Das Sinfonieorchester der Robert Schumann Hochschule & Die Toten Hosen

Willkommen in Deutschland: „Entartete Musik“

JKP/Warner VÖ: 30. Oktober 2015

Das Crossover aus Hochkultur, Politik und Punk verbeugt sich vor einst verfemtem Liedgut. Ein Bärendienst.

„Rock gegen Rechts“ ist kein neues Konzept, mit den Mitteln der Populärkultur wurde im ganzen 20. Jahrhundert bereits Politik gemacht – für und gegen schlechterdings alles. Was eine Mehrheit der Deutschen zwischen 1933 und 1945 nicht verstehen wollte oder nur allzu gut verstand, weil es nämlich wie ein Spiegel funktionierte, das belegten sie gerne mit dem denunzierenden Etikett „entartet“.
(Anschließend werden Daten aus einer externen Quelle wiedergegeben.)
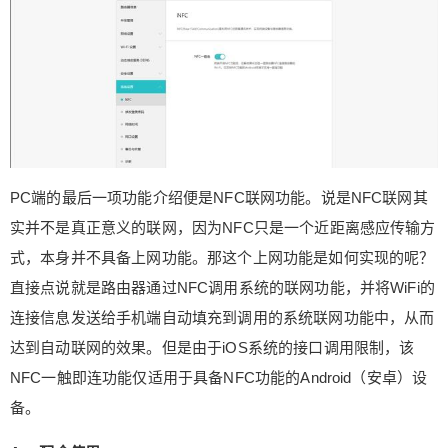
PC端的最后一项功能介绍便是NFC联网功能。说是NFC联网其
实并不是真正意义的联网，因为NFC只是一个近距离感应传输方
式，本身并不具备上网功能。那这个上网功能是如何实现的呢？
直接点说就是路由器通过NFC调用系统的联网功能，并将WiFi的
连接信息发送给手机端自动填充到调用的系统联网功能中，从而
达到自动联网的效果。但是由于iOS系统的接口调用限制，该
NFC一触即连功能仅适用于具备NFC功能的Android（安卓）设
备。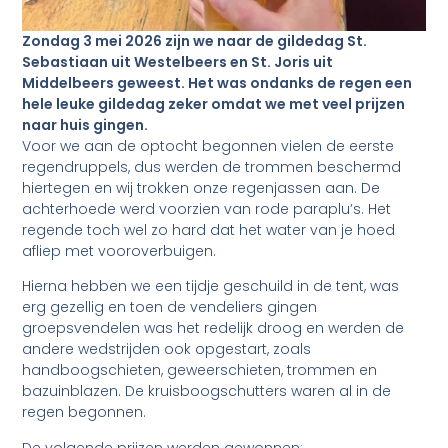
Zondag 3 mei 2026 zijn we naar de gildedag St.
Sebastiaan uit Westelbeers en St. Joris uit
Middelbeers geweest. Het was ondanks de regen een
hele leuke gildedag zeker omdat we met veel prijzen
naar huis gingen.
Voor we aan de optocht begonnen vielen de eerste
regendruppels, dus werden de trommen beschermd
hiertegen en wij trokken onze regenjassen aan. De
achterhoede werd voorzien van rode paraplu’s. Het
regende toch wel zo hard dat het water van je hoed
afliep met vooroverbuigen.
Hierna hebben we een tijdje geschuild in de tent, was
erg gezellig en toen de vendeliers gingen
groepsvendelen was het redelijk droog en werden de
andere wedstrijden ook opgestart, zoals
handboogschieten, geweerschieten, trommen en
bazuinblazen. De kruisboogschutters waren al in de
regen begonnen.
De volgende prijzen werden gewonnen:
Neben der Schau zu „Entarteter Kunst“ in München gab es seinerzeit in Düsseldorf auch eine Ausstellung zu „Entarteter Musik“. Auf den Plakaten war damals ein stilisierter „Neger“ zu sehen, mit Davidstern am Frack und Saxofon. Jazz, jüdische Musik, linke Musik, schwule Musik – verpönt war damals alles, was über Richard Wagner oder Volkslieder hinausging. Zur Erinnerung an den 75. Jahrestag dieser Ausstellung bestritten 2013 das Sinfonieorchester der Düsseldorfer Robert Schumann Hochschule zusammen mit den Toten Hosen einen Abend mit ausschließlich „undeutschen“ Kompositionen aus der „Dreigroschenoper“ von Brecht/Weill (u.a. den „Kanonensong“), der Kinder­oper „Brundibár“ von Krása/ Hoffmeister, von Arnold Schönberg bis zu antifaschistischen Gassenhauern aus den Zwanzigerjahren, als man für dergleichen noch nicht an die Wand gestellt wurde.
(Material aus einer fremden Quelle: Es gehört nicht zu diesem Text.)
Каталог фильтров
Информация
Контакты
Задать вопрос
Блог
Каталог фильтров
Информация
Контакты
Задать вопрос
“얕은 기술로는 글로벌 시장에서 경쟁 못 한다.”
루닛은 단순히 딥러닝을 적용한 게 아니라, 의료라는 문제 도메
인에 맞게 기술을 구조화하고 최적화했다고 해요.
Das ist nun alles schön und gut und ehrenwert, als Platte aber nur schwer zu ertragen. Was weniger am tadellosen Orchester liegt, das vom simplen Liedchen bis zur Zwölftonmusik die jeweiligen Vorlagen professionell meistert. Problematisch ist die Präsenz der Toten Hosen, sofern man kein Freund ihrer eher dumpfwalzenhaften Ästhetik ist. Nichts gegen eine Rockband, die gegen ein klassisches Orchester anrumpelt – das ist bei anderen Projekten schon schlimmer schiefgegangen. Schwerer wiegt die rechtschaffene Ergriffenheit, mit der Campino sich durch Lieder oder Spoken-Word-Sequenzen („A Survivor From Warsaw op. 46 “) bellt. Kurt Weill oder die Comedian Harmonists waren wohl allerhand, ganz sicher aber keine Punks. Und dieses nuancenlose und dauerdruckvolle „Ätsch! Ich singe das jetzt, da schaut ihr Nazis, was?“, das aus jedem Ton von Campino spricht, ist der Sache nicht zuträglich. Da kann sie auch noch so gut sein.